Creature Combat and Googly Eyes in Whimsical Card Game Squirmish | Casual Game Revolution

Creature Combat and Googly Eyes in Whimsical Card Game Squirmish


Published by Gamewright, Squirmish is silly, goofy, and fast-paced. It features a colorful cast of characters, fast turns, and vicious battles.

Each turn attack an opponent, roll a die, and resolve the effects. Move one of your creatures around in the battlefield, and then draw a card to end your turn.


The deck of creature cards is shuffled and each player is dealt six cards. Everyone simultaneously chooses one and reveals it. Then, starting with the player who chose the creature with the lowest hit points, players take turns playing them to the center of the table: this will be the ‘squirmish’ area. When adding a card to the squirmish area, you must always place it so that it is adjacent to at least one other card. Also, you place it so that it is facing towards you, which allows you to track which cards are under your control.

On your turn you start by selecting one of your cards on the table and then announcing which card it is going to attack. A card can only attack another card that is adjacent to it. You then roll a die and consult the card that is attacking to see how much damage it did based on the number you rolled. You can target your own cards as well, and some creatures can heal rather than cause damage. Additionally, the first time you attack with a card, if you read aloud the battle cry written on the card (preferably with a silly voice or dramatic inflection), you add one to its damage or healing for this attack only.

If a card has a number of damage tokens on it equal to or greater than its hit points, it is knocked out and the player who knocked it out takes the card and places it in his victory pile. However, if you knock out your own creature, it is simply discarded.

Each card also has a special ability.

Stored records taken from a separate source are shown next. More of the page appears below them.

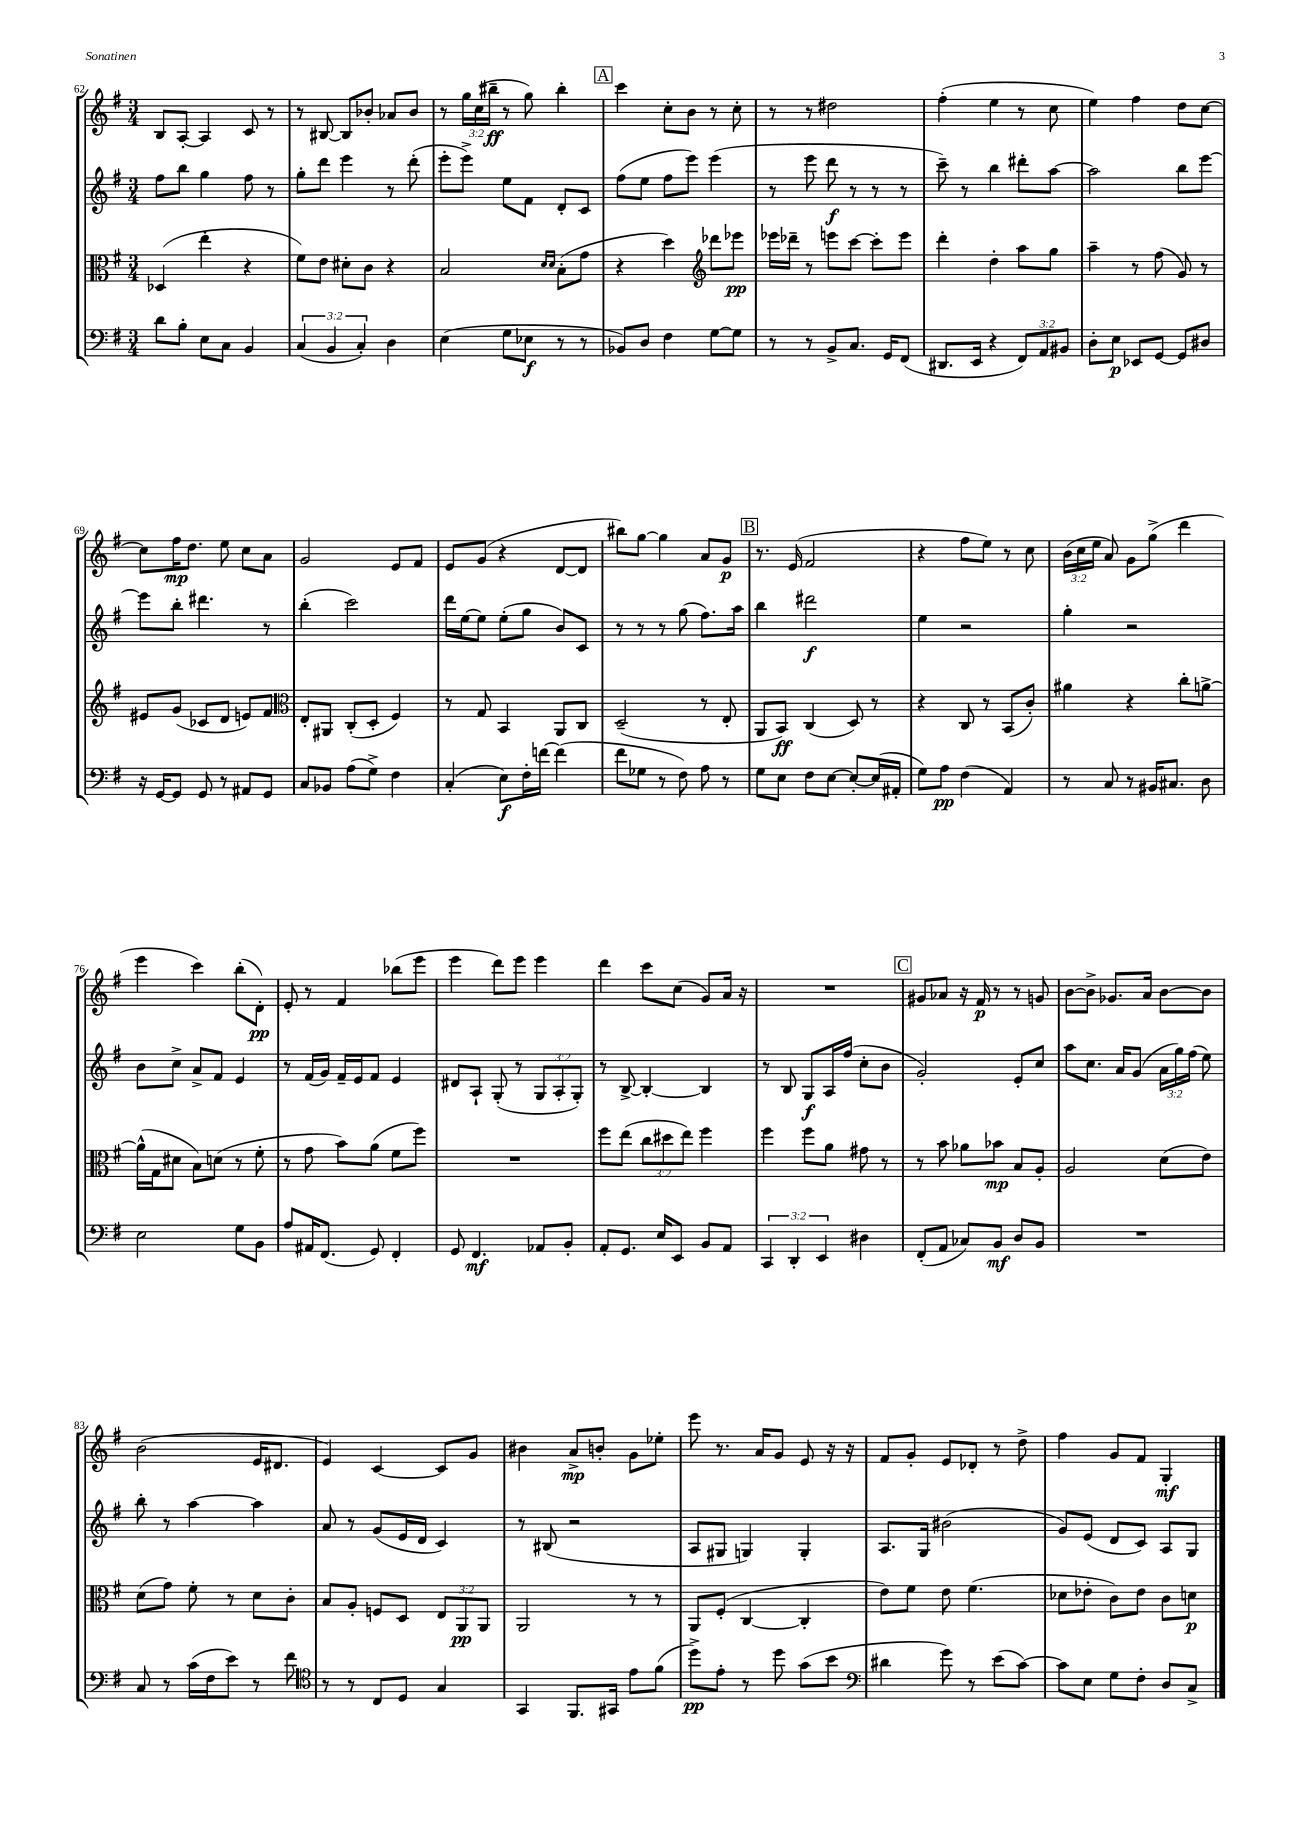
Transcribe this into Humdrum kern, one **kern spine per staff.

**kern	**dynam	**kern	**dynam	**kern	**dynam	**kern	**dynam
*part4	*part4	*part3	*part3	*part2	*part2	*part1	*part1
*staff4	*staff4	*staff3	*staff3	*staff2	*staff2	*staff1	*staff1
*clefF4	*	*clefC3	*	*clefG2	*	*clefG2	*
*k[f#]	*	*k[f#]	*	*k[f#]	*	*k[f#]	*
*M3/4	*	*M3/4	*	*M3/4	*	*M3/4	*
=62	=62	=62	=62	=62	=62	=62	=62
8d\L	.	(4D-X/	.	8ff#\L	.	8B/L	.
8B'\J	.	.	.	8bb\J	.	[8A'/J	.
8E\L	.	4ee'\	.	4gg\	.	4A/]	.
8C\J	.	.	.	.	.	.	.
4BB/	.	4r	.	8ff#\	.	8c/	.
.	.	.	.	8r	.	8r	.
=63	=63	=63	=63	=63	=63	=63	=63
(6C/	.	8f#\L)	.	8gg'\L	.	8r	.
.	.	8e\J	.	8ddd\J	.	[8B#X/	.
6BB/	.	.	.	.	.	.	.
.	.	8d#X'\L	.	4eee\	.	8B#/L]	.
6C'/)	.	.	.	.	.	.	.
.	.	8c\J	.	.	.	8b-X'/J	.
4D\	.	4r	.	8r	.	8a-X/L	.
.	.	.	.	(8ddd'\	.	8b-/J	.
=64	=64	=64	=64	=64	=64	=64	=64
(4E\	.	2B/	.	8eee'\L	.	8r	.
.	.	.	.	8eee^\J)	.	24gg\LL	.
.	.	.	.	.	.	(24cc\	.
.	.	.	.	.	.	24bb#X~\JJ	ff
8G\L	.	.	.	8ee\L	.	8r	.
8E-X\J	f	.	.	8f#\J	.	8gg\)	.
.	.	16qqd/LL	.	.	.	.	.
.	.	16qqd/JJ	.	.	.	.	.
8r	.	(8B'\L	.	8d'/L	.	4bb#'\	.
8r	.	8g\J	.	8c/J	.	.	.
!!LO:REH:place=s1:t=A
=65	=65	=65	=65	=65	=65	=65	=65
8BB-X/L)	.	4r	.	(8ff#\L	.	4ccc\	.
8D/J	.	.	.	8ee\J	.	.	.
4F#\	.	4dd\)	.	8ff#\L	.	8cc'\L	.
.	.	.	.	8eee\J)	.	8b\J	.
*	*	*clefG2	*	*	*	*	*
[8G\L	.	8ddd-X\L	.	(4eee\	.	8r	.
8G\J]	.	8eee-X\J	pp	.	.	8cc'\	.
=66	=66	=66	=66	=66	=66	=66	=66
8r	.	16eee-X\LL	.	8r	.	8r	.
.	.	16ddd-X~\JJ	.	.	.	.	.
8r	.	8r	.	8eee\	.	8r	.
8BB^/L	.	8eeen\L	.	8ddd\	f	2dd#X\	.
8.C/J	.	[8ccc\J	.	8r	.	.	.
.	.	8ccc'\L]	.	8r	.	.	.
16GG/KL	.	.	.	.	.	.	.
(8FF#/J	.	8eee\J	.	8r	.	.	.
=67	=67	=67	=67	=67	=67	=67	=67
8.DD#X/L	.	4ddd'\	.	8ccc~\)	.	(4ff#'\	.
.	.	.	.	8r	.	.	.
16EE/Jk	.	.	.	.	.	.	.
4r	.	4dd'\	.	4bb\	.	4ee\	.
12FF#/L)	.	8aa\L	.	8ddd#X'\L	.	8r	.
12AA/	.	.	.	.	.	.	.
.	.	8gg\J	.	[8aa\J	.	8cc\	.
12BB#X/J	.	.	.	.	.	.	.
=68	=68	=68	=68	=68	=68	=68	=68
8D'\L	.	4aa~\	.	2aa\]	.	4ee\)	.
8E\J	p	.	.	.	.	.	.
8EE-X/L	.	8r	.	.	.	4ff#\	.
[8GG/J	.	(8ff#\	.	.	.	.	.
8GG/L]	.	8g/)	.	8bb\L	.	8dd\L	.
8D#X/J	.	8r	.	[8eee\J	.	[8cc\J	.
!!LO:LB:g=z
=69	=69	=69	=69	=69	=69	=69	=69
16r	.	8e#X/L	.	8eee\L]	.	8cc\L]	.
[16GG/KL	.	.	.	.	.	.	.
8GG/J]	.	(8g/J	.	8bb'\J	.	16ff#\K	mp
.	.	.	.	.	.	8.dd\J	.
8GG/	.	8c-X/L	.	4.ddd#X\	.	.	.
8r	.	8d/J	.	.	.	8ee\	.
8AA#X/L	.	8en/L)	.	.	.	8cc\L	.
8GG/J	.	8f#/J	.	8r	.	8a\J	.
=70	=70	=70	=70	=70	=70	=70	=70
*	*	*clefC3	*	*	*	*	*
8C/L	.	8E'/L	.	(4bb'\	.	2g/	.
8BB-X/J	.	8AA#X/J	.	.	.	.	.
(8A\L	.	(8C'/L	.	2ccc\)	.	.	.
8G^\J)	.	8D'/J	.	.	.	.	.
4F#\	.	4F#/)	.	.	.	8e/L	.
.	.	.	.	.	.	8f#/J	.
=71	=71	=71	=71	=71	=71	=71	=71
(4C'/	.	8r	.	16ddd\LL	.	8e/L	.
.	.	.	.	[16ee\J	.	.	.
.	.	8G/	.	8ee\J]	.	(8g/J	.
8E\L)	f	4BB/	.	(8ee'\L	.	4r	.
16F#'\L	.	.	.	8gg\J	.	.	.
[16fn\JJ	.	.	.	.	.	.	.
(4f\]	.	8AA/L	.	8b/L)	.	[8d/L	.
.	.	8C/J	.	8c/J	.	8d/J]	.
=72	=72	=72	=72	=72	=72	=72	=72
8f#\L	.	(2D~/	.	8r	.	8bb#X\L)	.
8G-X\J	.	.	.	8r	.	[8gg\J	.
8r	.	.	.	8r	.	4gg\]	.
8F#\)	.	.	.	(8gg\	.	.	.
8A\	.	8r	.	8.ff#\L)	.	8a/L	.
8r	.	8E'/	.	.	.	8g/J	p
.	.	.	.	16aa\Jk	.	.	.
!!LO:REH:place=s1:t=B
=73	=73	=73	=73	=73	=73	=73	=73
8G\L	.	8AA/L	.	4bb\	.	8.r	.
8E\J	.	8BB/J)	ff	.	.	.	.
.	.	.	.	.	.	(16e/	.
8F#\L	.	(4C/	.	2ddd#X\	f	2f#/	.
[8E\J	.	.	.	.	.	.	.
8E'/L_	.	8D/)	.	.	.	.	.
(16E/L]	.	8r	.	.	.	.	.
16AA#X'/JJ	.	.	.	.	.	.	.
=74	=74	=74	=74	=74	=74	=74	=74
8G\L)	.	4r	.	4ee\	.	4r	.
8A\J	pp	.	.	.	.	.	.
(4F#\	.	8C/	.	2r	.	8ff#\L	.
.	.	8r	.	.	.	8ee\J)	.
4AA/)	.	(8BB/L	.	.	.	8r	.
.	.	8c'/J)	.	.	.	8cc\	.
=75	=75	=75	=75	=75	=75	=75	=75
8r	.	4a#X\	.	4gg'\	.	(24b\LL	.
.	.	.	.	.	.	24cc\	.
.	.	.	.	.	.	24ee\JJ	.
8C/	.	.	.	.	.	8a/)	.
8r	.	4r	.	2r	.	8g\L	.
16BB#X/KL	.	.	.	.	.	(8gg^\J	.
8.C#X/J	.	.	.	.	.	.	.
.	.	8cc'\L	.	.	.	4ddd\	.
8D\	.	[8an^\J	.	.	.	.	.
!!LO:LB:g=z
=76	=76	=76	=76	=76	=76	=76	=76
2E\	.	(16a^^\LL]	.	8b\L	.	4eee\	.
.	.	16G\J	.	.	.	.	.
.	.	8d#X\J	.	8cc^\J	.	.	.
.	.	8B\L)	.	8a^/L	.	4ccc\)	.
.	.	(8dn\J	.	8f#/J	.	.	.
8G\L	.	8r	.	4e/	.	(8bb'\L	.
8BB\J	.	8f#'\	.	.	.	8d'\J)	pp
=77	=77	=77	=77	=77	=77	=77	=77
8A/L	.	8r	.	8r	.	8e'/	.
16AA#X/K	.	8g\	.	(16f#/LL	.	8r	.
(8.FF#/J	.	.	.	16g/JJ)	.	.	.
.	.	8b\L)	.	16f#~/LL	.	4f#/	.
.	.	.	.	16e/J	.	.	.
8GG/)	.	(8a\J	.	8f#/J	.	.	.
4FF#'/	.	8f#\L	.	4e/	.	(8bb-X\L	.
.	.	8ff#\J)	.	.	.	8eee\J	.
=78	=78	=78	=78	=78	=78	=78	=78
8GG/	.	2.r	.	8d#X/L	.	4eee\	.
4.FF#/	mf	.	.	8A`/J	.	.	.
.	.	.	.	(8G'/	.	8ddd\L)	.
.	.	.	.	8r	.	8eee\J	.
8AA-X/L	.	.	.	12G/L	.	4eee\	.
.	.	.	.	12A'/	.	.	.
8BB'/J	.	.	.	.	.	.	.
.	.	.	.	12G'/J)	.	.	.
=79	=79	=79	=79	=79	=79	=79	=79
8AA'/L	.	8ff#\L	.	8r	.	4ddd\	.
8.GG/J	.	(8ee\J	.	[8B^/	.	.	.
.	.	12cc\L	.	4B'/_	.	8ccc\L	.
16E/KL	.	.	.	.	.	.	.
.	.	12dd#X\	.	.	.	.	.
8EE/J	.	.	.	.	.	(8cc\J	.
.	.	12ee\J)	.	.	.	.	.
8BB/L	.	4ff#\	.	4B/]	.	8g/L)	.
8AA/J	.	.	.	.	.	16a/Jk	.
.	.	.	.	.	.	16r	.
=80	=80	=80	=80	=80	=80	=80	=80
6CC/	.	4ff#\	.	8r	.	2.r	.
.	.	.	.	8B/	.	.	.
6DD'/	.	.	.	.	.	.	.
.	.	8ff#\L	.	8G/L	f	.	.
6EE/	.	.	.	.	.	.	.
.	.	8a\J	.	16A/L	.	.	.
.	.	.	.	(16ff#/JJ	.	.	.
4D#X\	.	8g#X\	.	8cc'\L	.	.	.
.	.	8r	.	8b\J	.	.	.
!!LO:REH:place=s1:t=C
=81	=81	=81	=81	=81	=81	=81	=81
(8FF#'/L	.	8r	.	2g'/)	.	8g#X/L	.
8AA/J	.	8b\	.	.	.	8a-X/J	.
8C-X/L)	.	8a-X\L	.	.	.	16r	.
.	.	.	.	.	.	16f#/	p
8BB/J	mf	8b-X\J	mp	.	.	8r	.
8D/L	.	8B/L	.	8e'/L	.	8r	.
8BB/J	.	8A'/J	.	8cc/J	.	8gn/	.
=82	=82	=82	=82	=82	=82	=82	=82
2.r	.	2A/	.	8aa\L	.	[8b\L	.
.	.	.	.	8.cc\J	.	8b^\J]	.
.	.	.	.	.	.	8.g-X/L	.
.	.	.	.	16a/KL	.	.	.
.	.	.	.	(8g/J	.	.	.
.	.	.	.	.	.	16a/Jk	.
.	.	(8d\L	.	24a\LL	.	[8b\L	.
.	.	.	.	24gg\)	.	.	.
.	.	.	.	(24ff#\JJ	.	.	.
.	.	8e\J)	.	8ee\)	.	8b\J]	.
!!LO:LB:g=z
=83	=83	=83	=83	=83	=83	=83	=83
8C/	.	(8d\L	.	8bb'\	.	(2b\	.
8r	.	8g\J)	.	8r	.	.	.
(16c\LL	.	8f#'\	.	[4aa\	.	.	.
16F#\J	.	.	.	.	.	.	.
8e\J)	.	8r	.	.	.	.	.
8r	.	8d\L	.	4aa\]	.	16e/KL	.
.	.	.	.	.	.	8.d#X/J	.
8f#\	.	8c'\J	.	.	.	.	.
=84	=84	=84	=84	=84	=84	=84	=84
*clefC4	*	*	*	*	*	*	*
8r	.	8B/L	.	8a/	.	4e/)	.
8r	.	8A'/J	.	8r	.	.	.
8C/L	.	8Fn/L	.	(8g/L	.	[4c/	.
8D/J	.	8D/J	.	16e/L	.	.	.
.	.	.	.	16d/JJ	.	.	.
4G/	.	12E/L	.	4c/)	.	8c/L]	.
.	.	12AA/	pp	.	.	.	.
.	.	.	.	.	.	8g/J	.
.	.	12AA/J	.	.	.	.	.
=85	=85	=85	=85	=85	=85	=85	=85
4GG/	.	2AA/	.	8r	.	4b#X\	.
.	.	.	.	(8B#X/	.	.	.
8.FF#/L	.	.	.	2r	.	8a^/L	mp
.	.	.	.	.	.	8bn'/J	.
16GG#X/Jk	.	.	.	.	.	.	.
8e\L	.	8r	.	.	.	8g\L	.
(8f#\J	.	8r	.	.	.	8ee-X'\J	.
=86	=86	=86	=86	=86	=86	=86	=86
8dd^\L)	pp	8AA/L	.	8A/L	.	8eee\	.
8e'\J	.	(8F#'/J	.	8G#X/J	.	8.r	.
8r	.	[4C/	.	4Gn/)	.	.	.
.	.	.	.	.	.	16a/KL	.
8dd\	.	.	.	.	.	8g/J	.
(8g\L	.	4C'/]	.	4G'/	.	8e/	.
8b\J	.	.	.	.	.	16r	.
.	.	.	.	.	.	16r	.
=87	=87	=87	=87	=87	=87	=87	=87
*clefF4	*	*	*	*	*	*	*
4d#X\	.	8e\L)	.	8.A/L	.	8f#/L	.
.	.	8f#\J	.	.	.	8g'/J	.
.	.	.	.	16G/Jk	.	.	.
8g\)	.	8e\	.	(2b#X\	.	8e/L	.
8r	.	(4.f#\	.	.	.	8d-X'/J	.
(8e\L	.	.	.	.	.	8r	.
[8c\J)	.	.	.	.	.	8dd^\	.
=88	=88	=88	=88	=88	=88	=88	=88
8c\L]	.	8d-X\L	.	8g/L)	.	4ff#\	.
8E\J	.	8e-X'\J	.	(8e/J	.	.	.
8G\L	.	8c\L)	.	8d/L	.	8g/L	.
8F#'\J	.	8e-\J	.	8c/J)	.	8f#/J	.
8D/L	.	8c\L	.	8A/L	.	4G'/	mf
8C^/J	.	8dn\J	p	8G/J	.	.	.
==	==	==	==	==	==	==	==
*-	*-	*-	*-	*-	*-	*-	*-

Some of these resolve when attacking or when being attacked. Some are also based on which other creatures are on the table.

Next, you may place a card from your hand into the squirmish area, or you may discard one of your undamaged cards already in the squirmish and replace it with a new one from your hand. You may only have five cards on the table at a time. If you did not play a card you may instead choose to move one of your cards by swapping its position with a card it is adjacent to.

Finally you may choose to draw a card from the deck. If you then have more than five cards you must discard one of them. It is now the next player’s turn.

The first player with three cards in their victory pile wins the game.

Squirmish Components


Squirmish is a quirky little card battling game, that isn’t asking to be taken too seriously. It is a goofy and humorous game, but it still offers some strategy and player choice.

The layout of the cards is quite a clever mechanism. Choosing where to place cards, adjacency determining who and what you can attack, deciding when to move a card — all of these elements combine to introduce layers into an otherwise fairly straightforward game.

There is a huge range of abilities on all the cards. It’s enjoyable to see how these play out and figure out the ideal situations in which to use them and when to bring them out onto the table, but this does mean a lot of reading as you learn the game and more cards come out and you check the abilities. The cards are all easy to read, however, and the information on them is presented clearly.

Squirmish has a really original aesthetic. The game’s designer, Steven Stwalley, is also its illustrator. He clearly had a unique vision for the game and brought it to life well. The illustrations are whimsical, and the card names and their battle cries fun to read, while the damage counters are googly eyes, which is a fun touch. It would be nice, however, if there were tokens to track when a card hasn’t attacked yet and is still eligible for its battle cry to be used.

There is no denying that there is a lot of luck in Squirmish. You roll the die and you just have to see what happens. There is a press-your-luck element in that you’re choosing which creature to attack with, sometimes deciding whether to attack with a creature that’s sure to hit but for less damage, or to use a card that has the potential of missing but also the potential for hitting harder.

Squirmish works well across all its player counts. The turns are also quite fast, so there is little downtime. If you enjoy the game’s humor, and don’t mind a little luck, it’s a delightful little skirmish game, that also works well for families.

Prso: Card adjacency mechanics for combat, humor and components

Cons: Lots of luck, lots of card abilities to read

Disclosure: we received a complimentary review copy of this game.